**Extrait:**

· · ·

Aki Shimazaki
Urushi
Arles, Actes Sud, 2024, 144 p.,
29,95 $.
Au pays de l’adolescence de Suzuko
Aki Shimazaki, née au Japon et vivant à Montréal depuis 1991, a publié son premier roman, Tsubaki, en 1999 et n’a cessé depuis de faire paraître en continu une vingtaine de récits, regroupés en quatre suites – aussi appelées pentalogies – de cinq histoires indépendantes l’une de l’autre. Cela permet aux lectrices et lecteurs de choisir l’un ou l’autre de ces romans sans se préoccuper de ceux d’avant ou d’après. Celles et ceux qui aiment les romans-fleuves peuvent s’offrir une suite complète où ils retrouveront le même noyau de personnages, l’un d’eux devenant le narrateur d’un épisode.
Suzuran, paru en 2020,
débutait la séquence intitulée « Une clochette sans battant », Anzu
Niré, céramiste et mère célibataire, assurant la narratrice. Arrive en mai 2024,
le dernier volet intitulé Urushi, ce qui signifie « laquier, arbre
à laque, vernis du Japon, la laque elle-même » qui a pour usage de souder
ou de coller deux ou plusieurs pièces d’un article en poterie ou en verre
brisé.

· · ·

**Consignes:**
1/ D'après la critique du roman Urushi, en quelle année Aki Shimazaki a-t-elle publié son premier roman ?
2/ Reprenez la critique du roman Urushi à la suite de sa dernière phrase et poursuivez-la.

**Documents fournis:**
· · ·

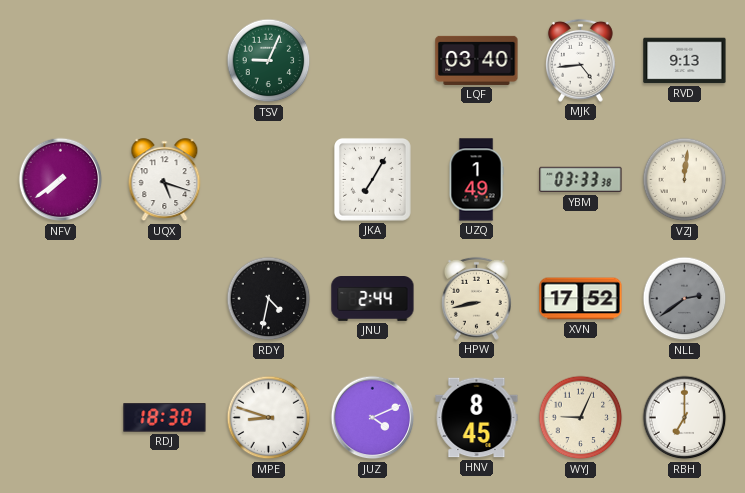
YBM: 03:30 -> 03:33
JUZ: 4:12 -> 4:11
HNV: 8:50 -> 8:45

· · ·

**Corrigé des exercices:**
1/ En 1999, avec Tsubaki.

2/
La jeune narratrice ressent un
grand amour pour Tôru, devenu son frère par la force des choses. Il y a un grand
écart d’âge entre eux, si bien qu’il a souvent gardé Suzuko quand leurs parents
s’absentaient. Qu’importe, elle cherche à lui avouer ses sentiments, ce qui la
trouble profondément. Il faut savoir qu’au Japon le mariage entre cousins et cousines
est permis, ce qui est le véritable lien entre elle et Tôru.
Il y a aussi ce moineau à l’aile
brisée qu’elle a recueilli et dont elle prend soin tout en tentant de lui
apprendre à dire quelques noms, dont le sien et celui de son frère. Que dire
des études de Suzuko qui la préoccupe presque autant que son amour pour Tôru,
car elle ignore dans quelle discipline poursuivre ses études universitaires,
une décision qu’elle doit prendre bientôt. Elle aimerait bien aller dans une
université sise dans la ville où habite Tôru, mais ce dernier et leurs parents
lui conseillent de choisir une université de la ville où la famille habite, ce
qui faciliterait son intégration à l’éducation supérieure.
Suzuko est solitaire et elle ne
fréquente pas ses consœurs ou confrères en dehors de l’école. Il y a bien
Yoshio Katô qui lui a laissé un message dans lequel il lui avoue son béguin,
mais l’adolescente ne veut pas fréquenter un garçon de son âge et laisser
naître un sentiment amoureux, réservant cet espoir à son propre frère.
Suzuko ne vit pas reclus pour
autant. Outre sa vie familiale très active – ses parents étant très présents
dans sa vie quotidienne, malgré le travail de chacun, et lui permettant
généralement de s’inscrire aux activités parascolaires de son choix, voyant là
des sources du développement de sa personnalité –, il y a ses cousines Miyoko
et Namiko, les filles de Nobuki, le frère de sa défunte mère et d’Anzu, sa mère
adoptive. Mais, il y a une ombre au tableau :Namiko rêve d’épouser Tôru,
ce qui contrarie Suzuko.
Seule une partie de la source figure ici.